L'avortement, ou interruption volontaire de grossesse (IVG), est un droit fondamental pour toutes les femmes en France, qu'elles soient mariées ou non. Ce droit est constitutif de l'émancipation des femmes, de leur liberté et de la lutte pour l'égalité entre les femmes et les hommes. Depuis la loi Veil du 17 janvier 1975, l'avortement est dépénalisé en France, ce qui signifie qu'il n'est plus sanctionné par la loi.
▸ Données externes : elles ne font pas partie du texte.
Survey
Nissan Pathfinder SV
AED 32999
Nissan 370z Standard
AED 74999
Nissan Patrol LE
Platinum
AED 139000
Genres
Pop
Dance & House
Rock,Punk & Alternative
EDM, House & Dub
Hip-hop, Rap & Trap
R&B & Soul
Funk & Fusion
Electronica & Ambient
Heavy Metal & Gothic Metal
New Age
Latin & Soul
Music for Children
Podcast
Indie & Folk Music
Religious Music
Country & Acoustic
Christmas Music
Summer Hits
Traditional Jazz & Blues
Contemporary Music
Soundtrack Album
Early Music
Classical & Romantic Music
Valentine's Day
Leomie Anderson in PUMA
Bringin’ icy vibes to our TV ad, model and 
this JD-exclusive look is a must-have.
Évolution Légale de l'Avortement en France
Le droit à l'avortement a connu une évolution significative en France depuis sa dépénalisation. Des lois successives ont permis d'élargir et d'améliorer le cadre de prise en charge de l'avortement, garantissant ainsi aux femmes de bonnes conditions d'avortement, un accès anonyme à l'IVG et la possibilité d'avorter sans frais.
Chronologie de l'accès à la contraception et à l'IVG :
- 1975 : La loi Veil autorise l'IVG pendant une période de 5 ans, dans un délai de 10 semaines de grossesse.
- 1979 : La loi sur l'IVG rend définitives les dispositions de la loi de 1975.
- 1982 : L'État prend en charge les dépenses liées à l'IVG.
- 1993 : Création d'un délit d'entrave à l'IVG et suppression de la pénalisation de l'auto-avortement.
- 2001 : Allongement du délai légal de l'IVG de 10 à 12 semaines de grossesse.
- 2012 : Prise en charge à 100% des IVG par l'Assurance maladie.
- 2014 : Suppression de la notion de détresse des conditions de recours à l'IVG et extension du délit d'entrave à l'IVG à l'accès à l'information à l'IVG.
- 2016 : Autorisation des sages-femmes à réaliser les IVG médicamenteuses et suppression du délai de réflexion de sept jours.
- 2020 : Mesures dérogatoires durant la crise sanitaire, prolongeant les IVG médicamenteuses en ville et autorisant la téléconsultation.
- 2021 : Autorisation expérimentale de l'IVG instrumentale par les sages-femmes en établissements de santé.
- 2022 : Allongement du délai légal de l'IVG à 14 semaines de grossesse, autorisation des sages-femmes à pratiquer des IVG instrumentales en établissement de santé, possibilité de réaliser l'IVG en téléconsultation et suppression du délai légal minimum de réflexion.
- 2023 : Le décret du 17 décembre 2023 relatif à la pratique des interruptions volontaires de grossesse instrumentales par des sages-femmes en établissement de santé permet sous certaines conditions aux sages-femmes de réaliser des IVG instrumentales en établissements de santé.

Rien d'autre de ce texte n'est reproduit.